JAKARTA - Federasi Serikat Guru Indonesia (FSGI) mengawal kasus viral yang terjadi di salah satu SMP Negeri di Sukodadi, Lamongan. Guru di sana bernama EN, mencukur pitak pada bagian depan kepala siswa karena tidak memakai ciput atau inner hijab.
Sekjen FSGI Heru Purnomo mengecam perbuatan guru yang mengedepankan hukuman dan kekerasan dalam mendisiplinkan. Padahal seharusnya menerapkan disiplin positif ketika ada pelanggaran di satuan pendidikan.
“Miris kasus ini terjadi justru ketika Kemendikbudristek sedang giat-giatnya menghapus 3 dosa besar di pendidikan sebagaimana ketentuan dalam Permendikbudristek No. 46 Tahun 2023 tentang Pencegahan dan Penanganan Kekerasan di Satuan pendidikan”, ujar Heru dalam keterangan resmi kepada Okezone, Kamis (31/8/2023).

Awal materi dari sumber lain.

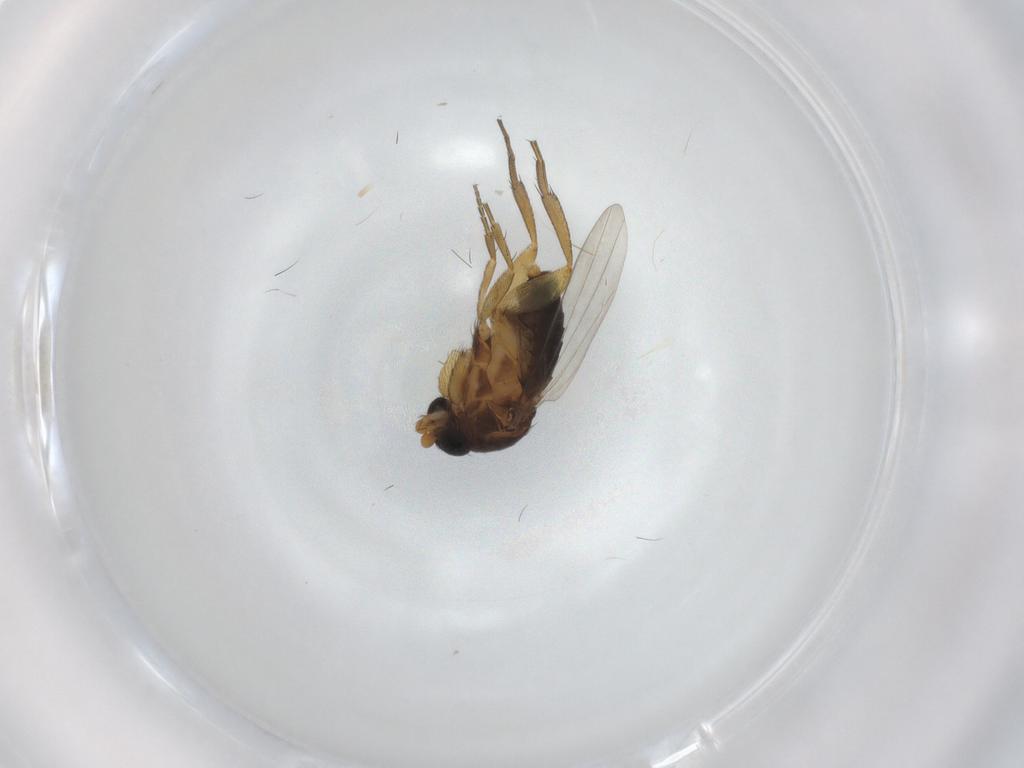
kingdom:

FSGI mendorong Inspektorat Kabupaten Lamongan untuk memeriksa guru pelaku dan Kepala Dinas Pendidikan Kabupaten Lamongan dalam menangani kasus ini, karena penyelesaiannya sama sekali tidak menggunakan hukum positif atau peraturan perundangan terkait perlindungan anak dan Permendikbudristek No 46 Tahun 2023 tentang Pencegahan dan Penanganan Kekerasan Di Satuan pendidikan. Padahal tindakan si oknum guru jelas masuk kategori tindak kekerasan terhadap anak, baik kekerasan fisik (membuat pitak) dan kekerasan psikis.
BACA JUGA:
“Anak sebagai korban pasti merasa direndahkan, dipermalukan dan ketakutan. Kekerasan fisik, psikis dan perundungan diatur dengan tegas dalam Permendikbud 46/2023 tentang PPKSP,” tuturnya.
FSGI mendorong KOMPOLNAS memeriksa pihak kepolisian Lamongan yang telah menangani kasus ini dengan restorative justice dalam UU Perlindungan Anak, padahal prinsip restorative justice tidak bisa diterapkan ketika pelaku adalah orang dewasa dan korbannya adalah anak di bawah umur.
“Guru pelaku bukan usia anak, tapi korbanya semua usia anak. Restorative Justice adalah ketentuan penyelesaian kasus anak yang berkonflik dengan hukum dalam UU No.11 tahun 2012 tentang Sistem Peradilan Pidana Anak (SPPA), di mana posisi anak adalah pelaku dan korbannya bisa sesama anak dan atau orang dewasa. Kasus ini justru sebaliknya, pelaku orang dewasa dan 14 korban usia anak,” ucapnya.